Exercise directions =
Repeat exactly, and nothing more, the lines from the one that includes "framed print: none [300,48,379,171]" through the final line of the entries; skip the pictures.

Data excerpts

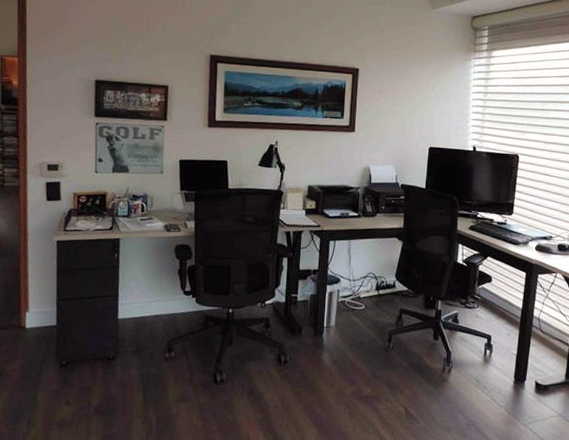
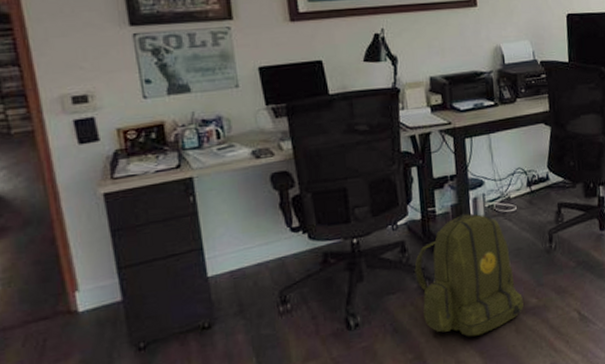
backpack: none [273,304,359,411] -> present [414,212,524,337]

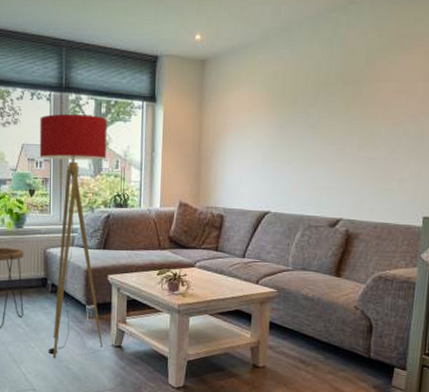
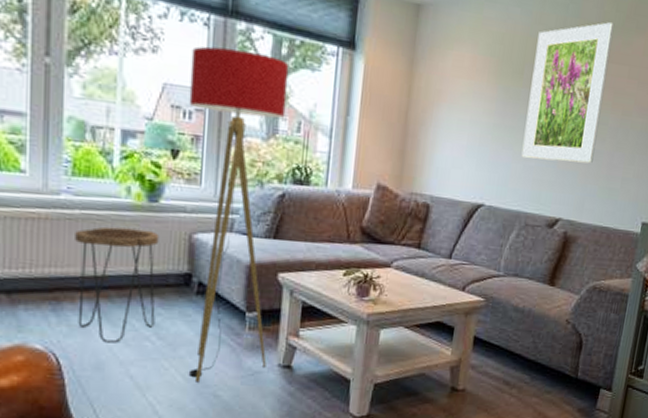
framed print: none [300,48,379,171] -> present [521,22,615,164]

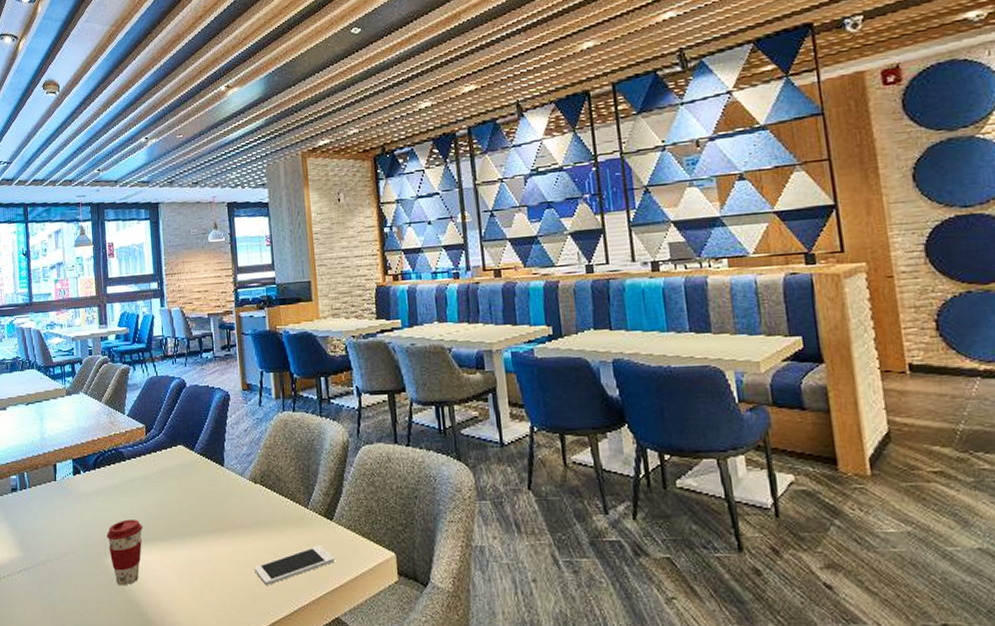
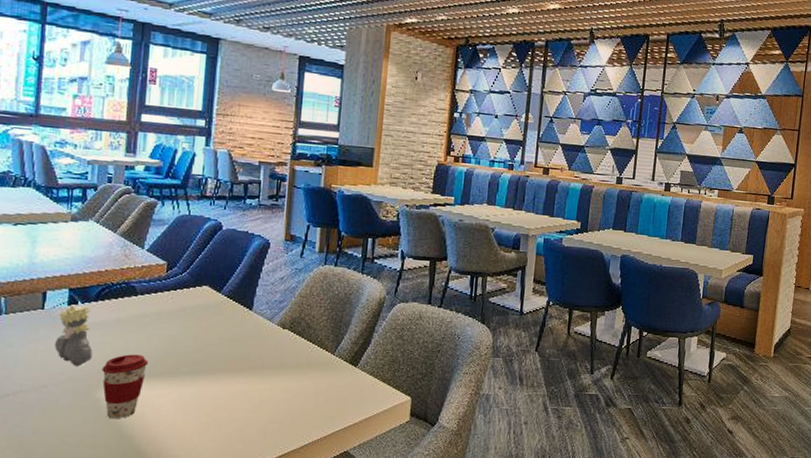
bust sculpture: none [67,474,98,534] -> present [54,304,93,366]
cell phone: present [254,546,335,585] -> none [269,388,352,422]

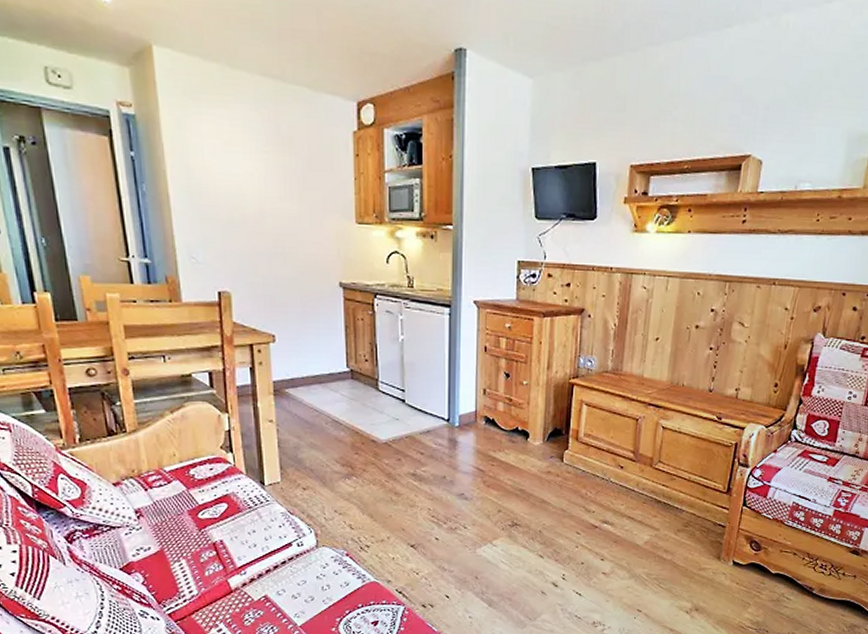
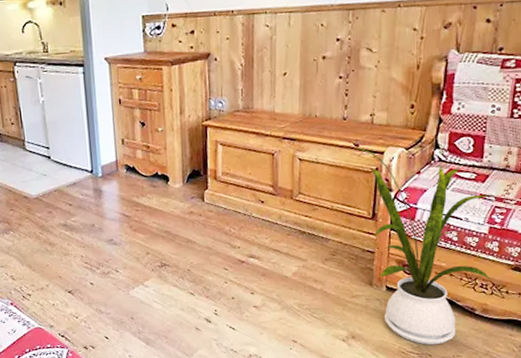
house plant: none [717,420,837,622] -> present [355,147,491,345]

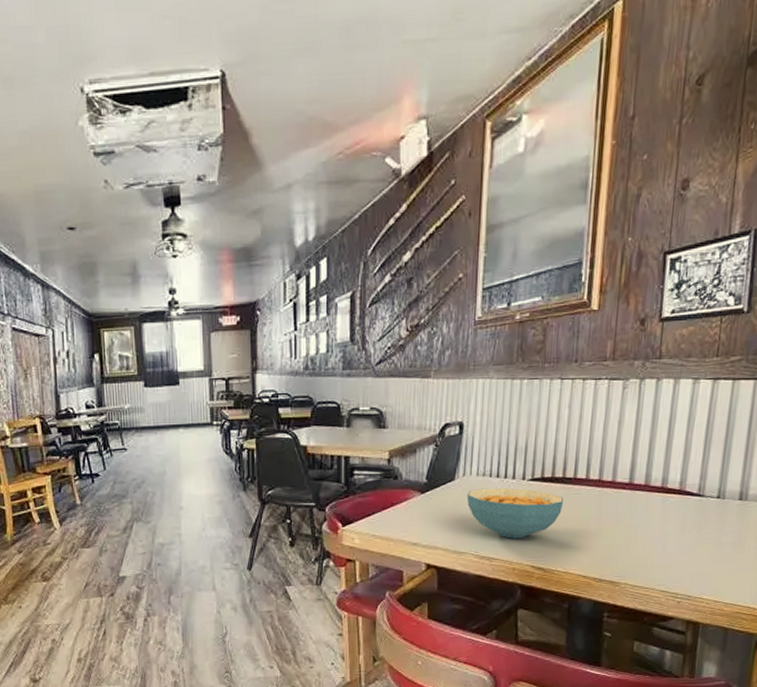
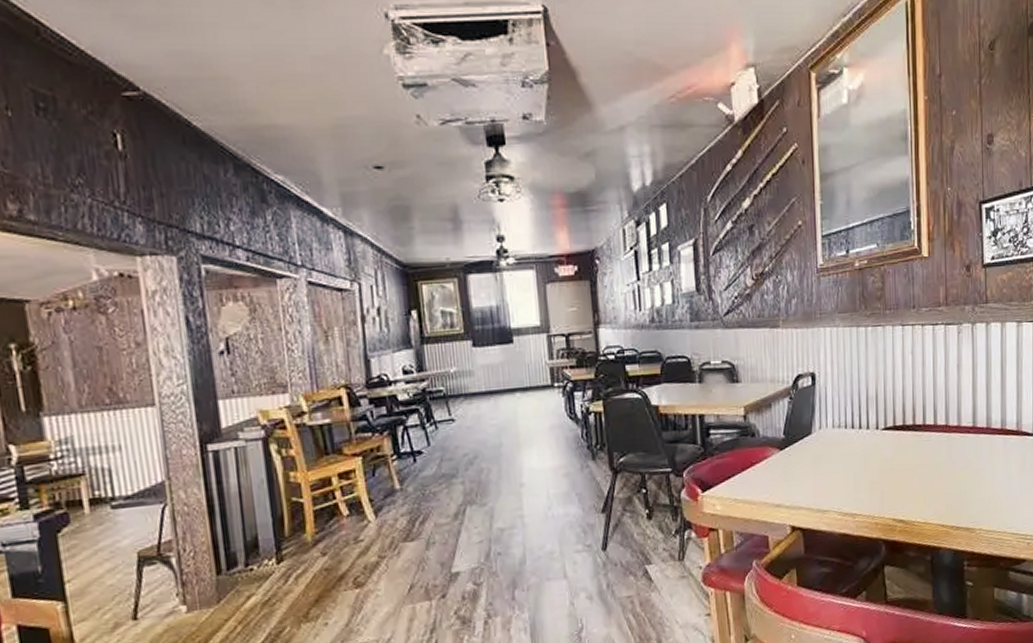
cereal bowl: present [467,487,564,538] -> none [825,438,916,492]

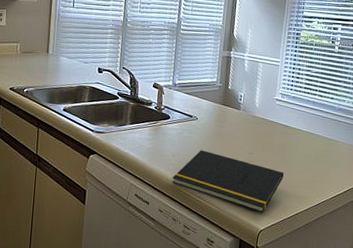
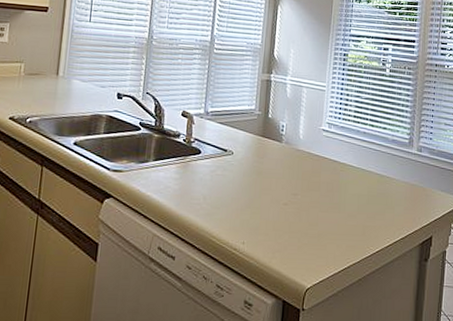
notepad: present [172,150,284,213] -> none [202,191,333,267]

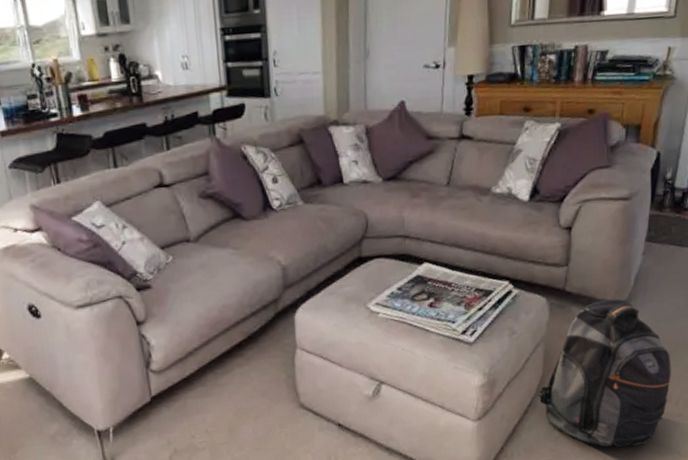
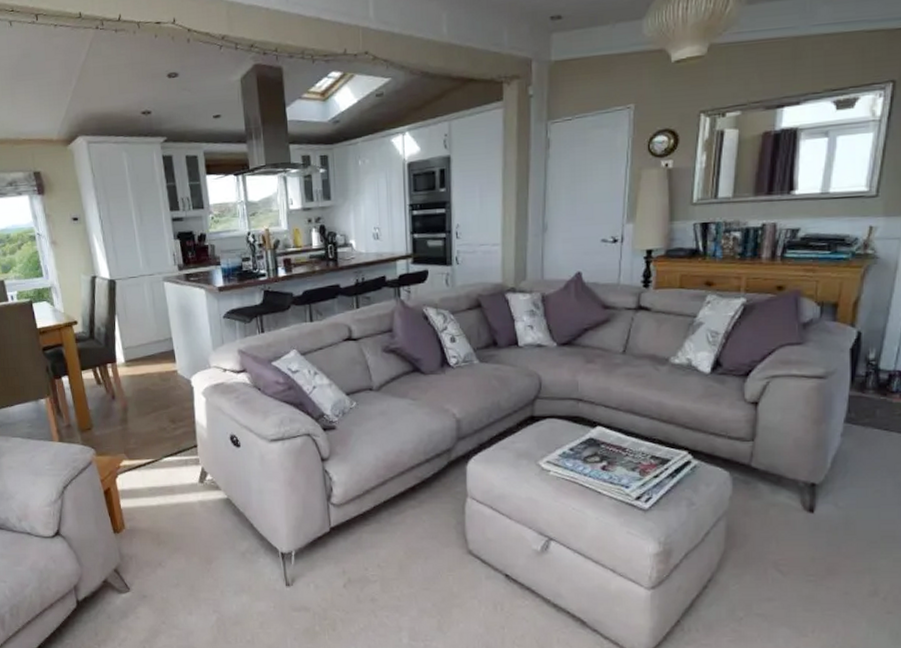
backpack: present [537,298,671,448] -> none [718,479,877,640]

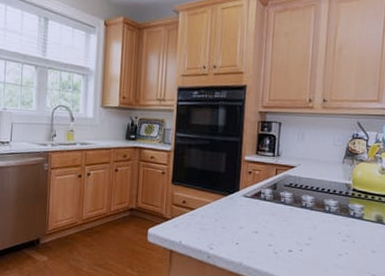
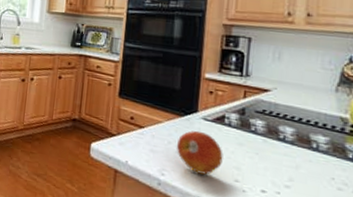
fruit: none [222,207,260,244] -> present [176,130,223,175]

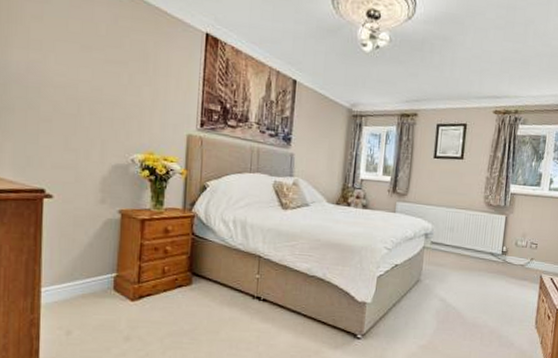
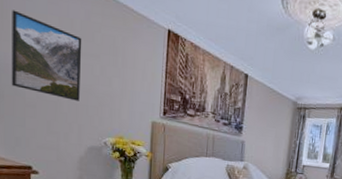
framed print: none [23,14,108,114] -> present [11,9,82,101]

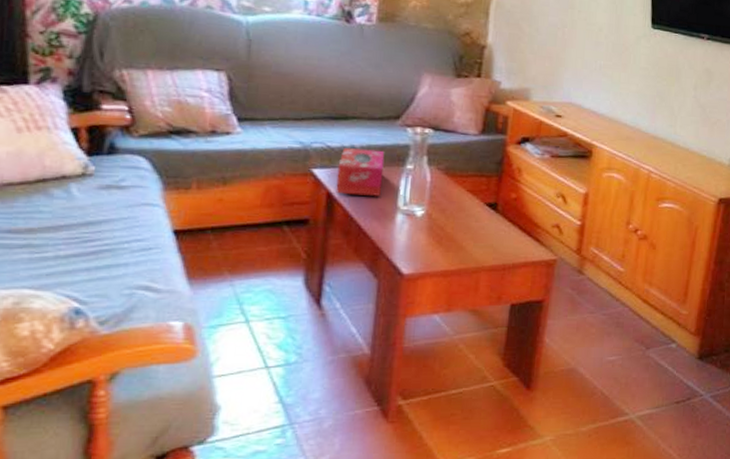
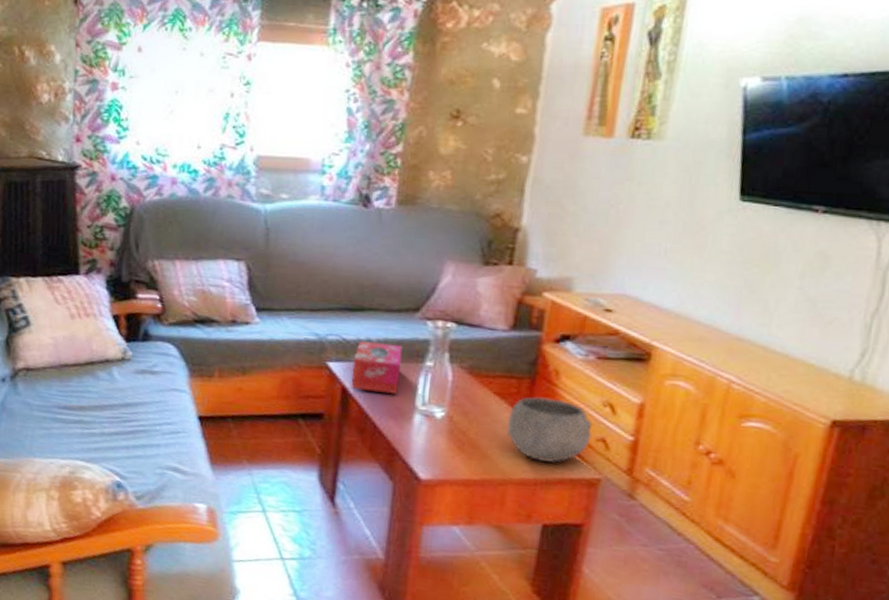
bowl: none [478,192,549,249] -> present [506,396,593,463]

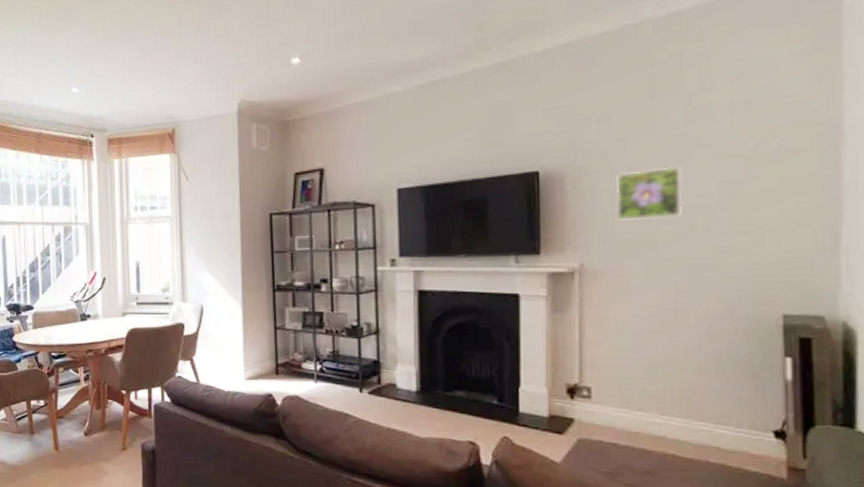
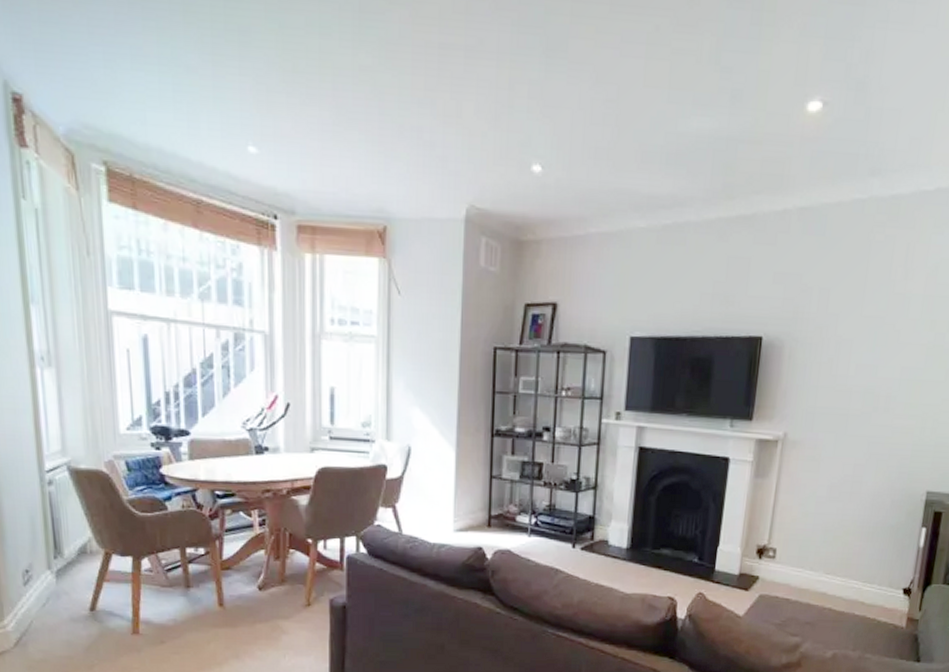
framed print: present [615,166,683,221] -> none [821,348,878,396]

Response to the task =
framed print: none [300,48,379,171] -> present [521,22,615,164]

bust sculpture: none [67,474,98,534] -> present [54,304,93,366]
cell phone: present [254,546,335,585] -> none [269,388,352,422]

house plant: none [717,420,837,622] -> present [355,147,491,345]

cereal bowl: present [467,487,564,538] -> none [825,438,916,492]

notepad: present [172,150,284,213] -> none [202,191,333,267]

backpack: present [537,298,671,448] -> none [718,479,877,640]

fruit: none [222,207,260,244] -> present [176,130,223,175]

framed print: none [23,14,108,114] -> present [11,9,82,101]

bowl: none [478,192,549,249] -> present [506,396,593,463]

framed print: present [615,166,683,221] -> none [821,348,878,396]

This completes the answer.